Parole, face à face et écoute

Juin 2016

Du côté du coaching, mais pas que !

A l’heure de la « communication » omniprésente, envisagée souvent du point de vue de l’émetteur en recherche « d’efficacité », c’est-à-dire convaincre le récepteur, laissons-nous éclairer par Jacques Lusseyrand, romancier et aveugle.

«  Jadis, la parole des hommes pouvait être cruelle ou maladroite, parfois monstrueuse, mais elle était toujours vivante : toujours quelqu’un la parlait, l’adressait à lui-même ou à d’autres hommes en un instant précis, en un point précis de l’espace. Aujourd’hui, il arrive de plus en plus que la parole ne soit pas parlée, mais déracinée, découpée en pièces, reproduite à des millions d’exemplaires, jetée à travers le mondes en vrac, sans public, sans retour. »

« En attendant, parlons de notre mieux, en le sachant, et bien en face : je veux dire en face d’autres hommes. »

« Ce qui m’empêche de lire dans la pensée d’autrui, ce n’est pas le silence d’autrui, ou même ses mensonges.

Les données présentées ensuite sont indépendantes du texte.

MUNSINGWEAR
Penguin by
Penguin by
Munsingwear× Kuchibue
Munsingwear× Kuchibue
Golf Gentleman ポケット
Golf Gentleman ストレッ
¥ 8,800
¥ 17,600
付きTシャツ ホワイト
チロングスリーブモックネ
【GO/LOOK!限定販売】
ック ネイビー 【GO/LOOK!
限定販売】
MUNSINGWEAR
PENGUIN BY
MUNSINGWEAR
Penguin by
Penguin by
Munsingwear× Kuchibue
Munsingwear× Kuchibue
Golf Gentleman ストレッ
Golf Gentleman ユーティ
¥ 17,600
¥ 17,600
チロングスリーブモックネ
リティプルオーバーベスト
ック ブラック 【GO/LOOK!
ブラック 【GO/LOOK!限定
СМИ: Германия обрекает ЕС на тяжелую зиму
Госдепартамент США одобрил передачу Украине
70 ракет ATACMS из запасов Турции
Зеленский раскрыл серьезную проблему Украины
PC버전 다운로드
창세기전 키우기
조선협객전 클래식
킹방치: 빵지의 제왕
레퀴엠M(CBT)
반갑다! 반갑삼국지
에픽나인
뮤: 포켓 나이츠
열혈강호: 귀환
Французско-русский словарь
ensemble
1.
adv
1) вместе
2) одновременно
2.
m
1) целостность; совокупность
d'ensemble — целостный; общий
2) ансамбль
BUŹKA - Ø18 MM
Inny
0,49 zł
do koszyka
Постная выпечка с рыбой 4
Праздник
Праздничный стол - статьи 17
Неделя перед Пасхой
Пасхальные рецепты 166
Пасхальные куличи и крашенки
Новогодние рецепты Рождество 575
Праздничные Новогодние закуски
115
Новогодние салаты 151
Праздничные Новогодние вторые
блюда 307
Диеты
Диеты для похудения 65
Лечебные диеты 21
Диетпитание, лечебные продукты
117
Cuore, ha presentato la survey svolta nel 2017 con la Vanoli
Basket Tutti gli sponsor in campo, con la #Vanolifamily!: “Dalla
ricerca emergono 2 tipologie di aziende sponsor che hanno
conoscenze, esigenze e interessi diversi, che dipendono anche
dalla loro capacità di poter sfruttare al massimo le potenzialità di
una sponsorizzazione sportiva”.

C’est le bruit que je fais, dans ma tête, à son sujet. Avant d’aller à lui, je calcule, je pèse et contre-pèse les mérites et les torts, je tire déjà ma conclusion. Cette conclusion, je la crie dans mes propres oreilles. Je m’enivre d’elle, je m’endors déjà sur elle. Comment pourrais-je m’étonner ensuite de ne pas voir cet homme que j’ai enseveli dans mon vacarme ? Je me suis dressé, dans mon armure d’habitudes, dressé moi-même entre lui et moi. Je vais donc me tromper, être trompé, m’établir enfin dans ma solitude – une solitude hostile. Ah ! L’artificielle misère, et comme il serait plus simple de faire attention ! »

Extraits du livre : Le monde commence aujourd’hui, Silène, 2012, pages 80, 82, 123.